O Roberto teve a sacada de pegar essa música (Love Bites, do Def Leppard), que nem fazia sucesso lá fora. Ele conhecia alguém lá da Globo e sabia que estavam precisando de músicas para a novela Bebê a Bordo. (1988) O engraçado é que a gente tinha uma música para o Renato Russo fazer uma letra. Ele demorou, demorou, e um dia perguntamos no estacionamento da gravadora: "E aí, Renato, como anda aquela música?". Ele falou (engrossando a voz): "Olha, velho, tem um probleminha. Se a letra ficar boa, vou usar no Legião; já se ficar ruim, não vou dar para vocês". Daí a gente deu a melodia pro Evandro Mesquita, que fez uma letra legal. Ficou No País do Nada. Mandamos ela para a novela, numa fita cassete. A segunda música era Mordida de Amor, tava escondida, e o resto virou história... Em 15 dias estava estourada no Brasil inteiro e assinamos com a EMI.

Quantas músicas vocês emplacaram em novelas da Globo?

Foram 7 discos lançados e devemos ter 10 músicas em trilhas de novelas. Mordida, Anjo... O Kiko Zambianchi cantou de última hora Hey Jude, que a gente produziu, porque tinha um contrato que uma mesma banda não poderia ter duas músicas em novelas seguidas.
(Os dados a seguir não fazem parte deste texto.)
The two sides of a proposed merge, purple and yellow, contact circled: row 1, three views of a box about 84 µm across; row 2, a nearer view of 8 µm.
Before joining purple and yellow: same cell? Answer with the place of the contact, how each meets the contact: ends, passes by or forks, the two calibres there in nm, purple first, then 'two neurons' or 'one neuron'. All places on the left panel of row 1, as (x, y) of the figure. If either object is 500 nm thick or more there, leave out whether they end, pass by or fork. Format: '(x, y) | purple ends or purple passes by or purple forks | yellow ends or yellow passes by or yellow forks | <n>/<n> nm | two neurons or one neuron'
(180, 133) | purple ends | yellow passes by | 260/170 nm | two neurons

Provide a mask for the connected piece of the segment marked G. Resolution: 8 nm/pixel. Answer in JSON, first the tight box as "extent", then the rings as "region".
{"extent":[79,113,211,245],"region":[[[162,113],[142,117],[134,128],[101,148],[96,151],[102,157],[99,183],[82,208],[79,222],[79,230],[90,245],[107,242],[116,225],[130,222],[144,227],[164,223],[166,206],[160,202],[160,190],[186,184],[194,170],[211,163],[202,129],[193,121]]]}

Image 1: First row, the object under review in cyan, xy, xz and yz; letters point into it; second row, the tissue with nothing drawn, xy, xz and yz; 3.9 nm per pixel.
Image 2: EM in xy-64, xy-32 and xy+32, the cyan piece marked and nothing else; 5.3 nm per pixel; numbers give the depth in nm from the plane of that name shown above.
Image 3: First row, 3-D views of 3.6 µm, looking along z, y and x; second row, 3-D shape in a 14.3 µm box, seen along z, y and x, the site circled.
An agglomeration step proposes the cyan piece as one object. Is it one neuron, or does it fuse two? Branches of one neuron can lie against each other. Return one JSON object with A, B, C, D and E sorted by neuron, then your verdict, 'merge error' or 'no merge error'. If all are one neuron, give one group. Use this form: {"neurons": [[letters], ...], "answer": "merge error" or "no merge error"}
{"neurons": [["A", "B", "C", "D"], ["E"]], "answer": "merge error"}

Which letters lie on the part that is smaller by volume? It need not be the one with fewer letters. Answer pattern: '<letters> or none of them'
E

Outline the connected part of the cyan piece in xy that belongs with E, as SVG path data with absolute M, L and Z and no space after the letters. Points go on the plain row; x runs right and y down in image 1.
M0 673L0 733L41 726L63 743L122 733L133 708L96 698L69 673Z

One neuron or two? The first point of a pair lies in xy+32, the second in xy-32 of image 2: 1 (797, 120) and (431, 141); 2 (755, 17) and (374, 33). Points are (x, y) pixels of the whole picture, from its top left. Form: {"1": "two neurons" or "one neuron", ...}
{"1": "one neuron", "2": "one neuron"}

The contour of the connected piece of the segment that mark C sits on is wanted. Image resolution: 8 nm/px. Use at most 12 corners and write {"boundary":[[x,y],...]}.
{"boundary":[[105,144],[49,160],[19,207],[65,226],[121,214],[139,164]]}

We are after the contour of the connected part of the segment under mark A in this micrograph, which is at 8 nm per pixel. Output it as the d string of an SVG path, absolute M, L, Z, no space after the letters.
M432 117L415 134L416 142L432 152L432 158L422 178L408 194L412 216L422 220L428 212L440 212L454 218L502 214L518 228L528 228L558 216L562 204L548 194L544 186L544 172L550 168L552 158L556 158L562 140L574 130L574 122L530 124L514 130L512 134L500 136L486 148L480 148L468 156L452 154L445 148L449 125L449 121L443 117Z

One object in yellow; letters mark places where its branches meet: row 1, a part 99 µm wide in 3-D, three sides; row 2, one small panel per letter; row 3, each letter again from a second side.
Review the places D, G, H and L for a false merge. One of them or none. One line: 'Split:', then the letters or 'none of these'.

Foi nosso primeiro sucesso como produtor. Delicious, Paixão Esquecida, Caminho do Sol, Estarei Pensando em Você... Puxa, me desculpa, mas é tudo novela de 91, 92. Só lembro das principais.

E novela é um puta marketing?

Não é o melhor. Tem 3, 4 novelas simultaneamente no ar, cada uma com 30 músicas. E são só três ou quatro que fazem sucesso! Se a música não for boa e não tiver um apelo com as pessoas, não ajuda nada. A música vem em primeira opção, depois o marketing. Se a Coca-Cola fosse ruim, no segundo dia estaria tudo encalhado, né?

O canal encomendava as trilhas diretamente com vocês?

Nunca. Pela nossa "tradição," eles buscavam no nosso disco mesmo.

O Zé ainda pega a Angel? (Mattos,cantora irmã da Marlene) É por isso que vocês tocavam tanto lá?

(Risos). Ainda são casados! A Xuxa, na época, de uma certa forma era ousada e dava espaço para a música ao vivo e lançava artistas. Isso hoje faz uma falta tremenda! Você não tem espaço para divulgar gente ao vivo nem espaço no horário nobre para tocar ao vivo. Somos muito agradecidos por ela.



Como vocês chegaram à canção do Letra e Música?

Eu nem sabia que era de filme, me apaixonei pela música quando me mostraram, uma melodia bem inglesa, que é a terra dos grandes melodistas. Nosso poeta Carlos Cola fez a versão, a Globo se interessou e a música está super bem aceita. Nunca vi esse filme, dizem que é até legal.

É bem difícil achar algo de vocês no Google ou no YouTube. Se eu digito "Yahoo", só aparecem coisas relacionadas ao portal de internet. Isso não ferrou vocês agora com o retorno? Eu penei para achar o site oficial do grupo...

Vendemos cerca de 1 milhão e alguma coisa. Na época (do surgimento do portal) o nome do site não atrapalhava muito por causa do estúdio, mas hoje nos sentimos incomodados (risos). Yahoo é um nome muito forte, de alegria. Estávamos atrás de uma expressão mundial que tivesse uma sonoridade bacana.